### Collected data
•••••

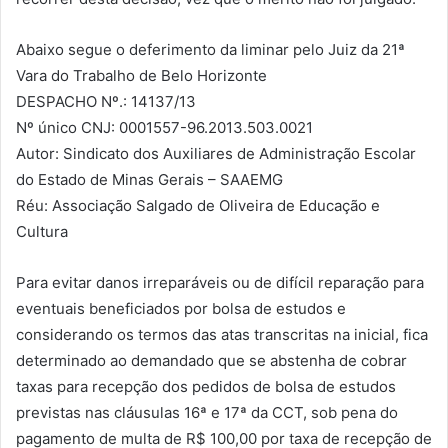
Abaixo segue o deferimento da liminar pelo Juiz da 21ª
Vara do Trabalho de Belo Horizonte
DESPACHO Nº.: 14137/13
Nº único CNJ: 0001557-96.2013.503.0021
Autor: Sindicato dos Auxiliares de Administração Escolar
do Estado de Minas Gerais – SAAEMG
Réu: Associação Salgado de Oliveira de Educação e
Cultura
Para evitar danos irreparáveis ou de difícil reparação para
eventuais beneficiados por bolsa de estudos e
considerando os termos das atas transcritas na inicial, fica
determinado ao demandado que se abstenha de cobrar
taxas para recepção dos pedidos de bolsa de estudos
previstas nas cláusulas 16ª e 17ª da CCT, sob pena do
pagamento de multa de R$ 100,00 por taxa de recepção de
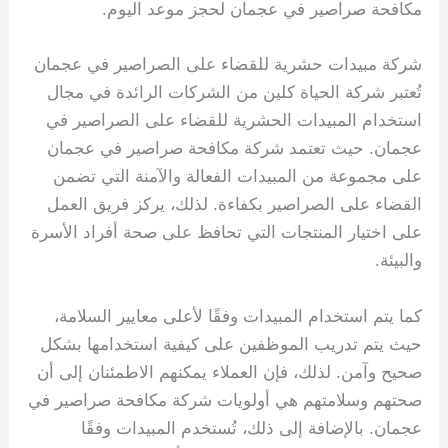
مكافحة صراصير في عجمان لحجز موعد اليوم.
شركة مبيدات حشرية للقضاء على الصراصير في عجمان
تُعتبر شركة الحياة كلين من الشركات الرائدة في مجال
استخدام المبيدات الحشرية للقضاء على الصراصير في
عجمان. حيث تعتمد شركة مكافحة صراصير في عجمان
على مجموعة من المبيدات الفعالة والآمنة التي تضمن
القضاء على الصراصير بكفاءة. لذلك، يركز فريق العمل
على اختيار المنتجات التي تحافظ على صحة أفراد الأسرة
والبيئة.
كما يتم استخدام المبيدات وفقًا لأعلى معايير السلامة،
حيث يتم تدريب الموظفين على كيفية استخدامها بشكل
صحيح وآمن. لذلك، فإن العملاء يمكنهم الاطمئنان إلى أن
صحتهم وسلامتهم هي أولويات شركة مكافحة صراصير في
عجمان. بالإضافة إلى ذلك، تُستخدم المبيدات وفقًا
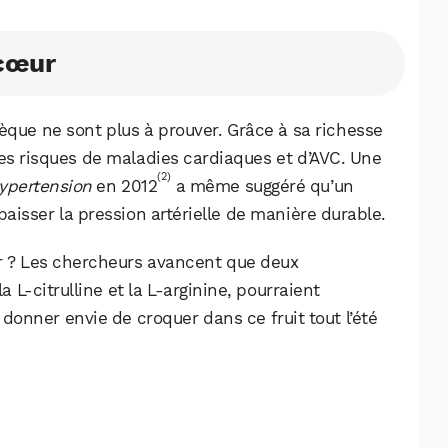
 cœur
tèque ne sont plus à prouver. Grâce à sa richesse
 les risques de maladies cardiaques et d’AVC. Une
(2)
ypertension
en 2012
a même suggéré qu’un
 baisser la pression artérielle de manière durable.
r ? Les chercheurs avancent que deux
 L-citrulline et la L-arginine, pourraient
 donner envie de croquer dans ce fruit tout l’été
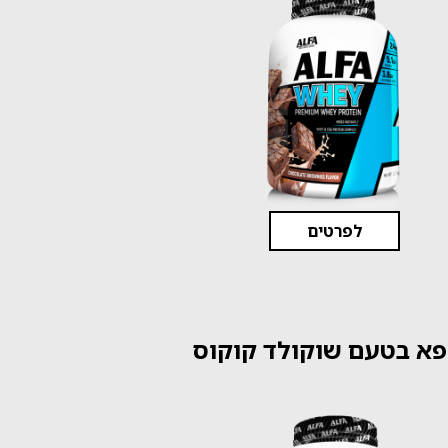
לפרטים
א בטעם שוקולד קוקוס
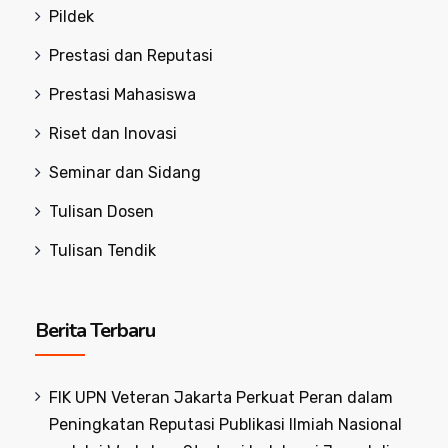
Pildek
Prestasi dan Reputasi
Prestasi Mahasiswa
Riset dan Inovasi
Seminar dan Sidang
Tulisan Dosen
Tulisan Tendik
Berita Terbaru
FIK UPN Veteran Jakarta Perkuat Peran dalam
Peningkatan Reputasi Publikasi Ilmiah Nasional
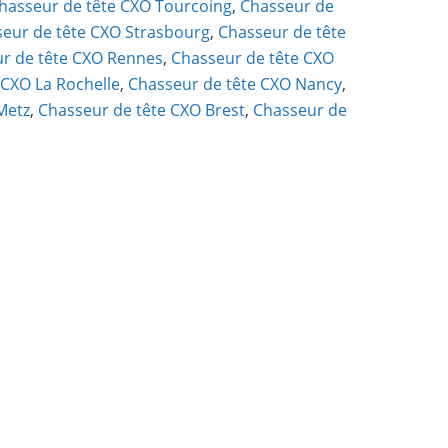
hasseur de tête CXO Tourcoing
,
Chasseur de
eur de tête CXO Strasbourg
,
Chasseur de tête
r de tête CXO Rennes
,
Chasseur de tête CXO
 CXO La Rochelle
,
Chasseur de tête CXO Nancy
,
Metz
,
Chasseur de tête CXO Brest
,
Chasseur de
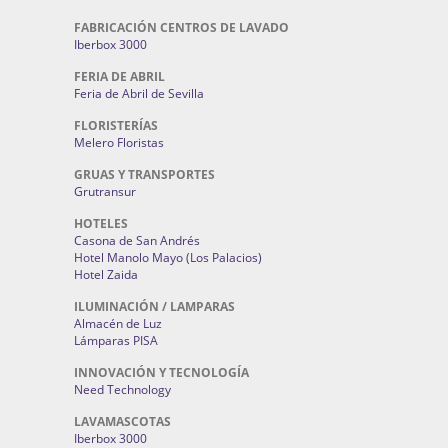
FABRICACIÓN CENTROS DE LAVADO
Iberbox 3000
FERIA DE ABRIL
Feria de Abril de Sevilla
FLORISTERÍAS
Melero Floristas
GRUAS Y TRANSPORTES
Grutransur
HOTELES
Casona de San Andrés
Hotel Manolo Mayo (Los Palacios)
Hotel Zaida
ILUMINACIÓN / LAMPARAS
Almacén de Luz
Lámparas PISA
INNOVACIÓN Y TECNOLOGÍA
Need Technology
LAVAMASCOTAS
Iberbox 3000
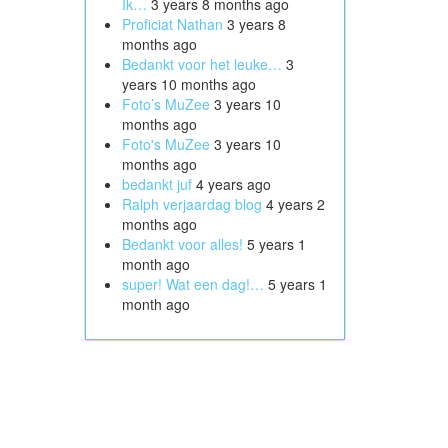
Ik…
3 years 8 months ago
Proficiat Nathan
3 years 8
months ago
Bedankt voor het leuke…
3
years 10 months ago
Foto’s MuZee
3 years 10
months ago
Foto's MuZee
3 years 10
months ago
bedankt juf
4 years ago
Ralph verjaardag blog
4 years 2
months ago
Bedankt voor alles!
5 years 1
month ago
super! Wat een dag!…
5 years 1
month ago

•••••

### Work request
The answer must be the lines above, word for word, from the first one through the line with "previstas nas cláusulas", pictures excluded.

### Task solution
Abaixo segue o deferimento da liminar pelo Juiz da 21ª
Vara do Trabalho de Belo Horizonte
DESPACHO Nº.: 14137/13
Nº único CNJ: 0001557-96.2013.503.0021
Autor: Sindicato dos Auxiliares de Administração Escolar
do Estado de Minas Gerais – SAAEMG
Réu: Associação Salgado de Oliveira de Educação e
Cultura
Para evitar danos irreparáveis ou de difícil reparação para
eventuais beneficiados por bolsa de estudos e
considerando os termos das atas transcritas na inicial, fica
determinado ao demandado que se abstenha de cobrar
taxas para recepção dos pedidos de bolsa de estudos
previstas nas cláusulas 16ª e 17ª da CCT, sob pena do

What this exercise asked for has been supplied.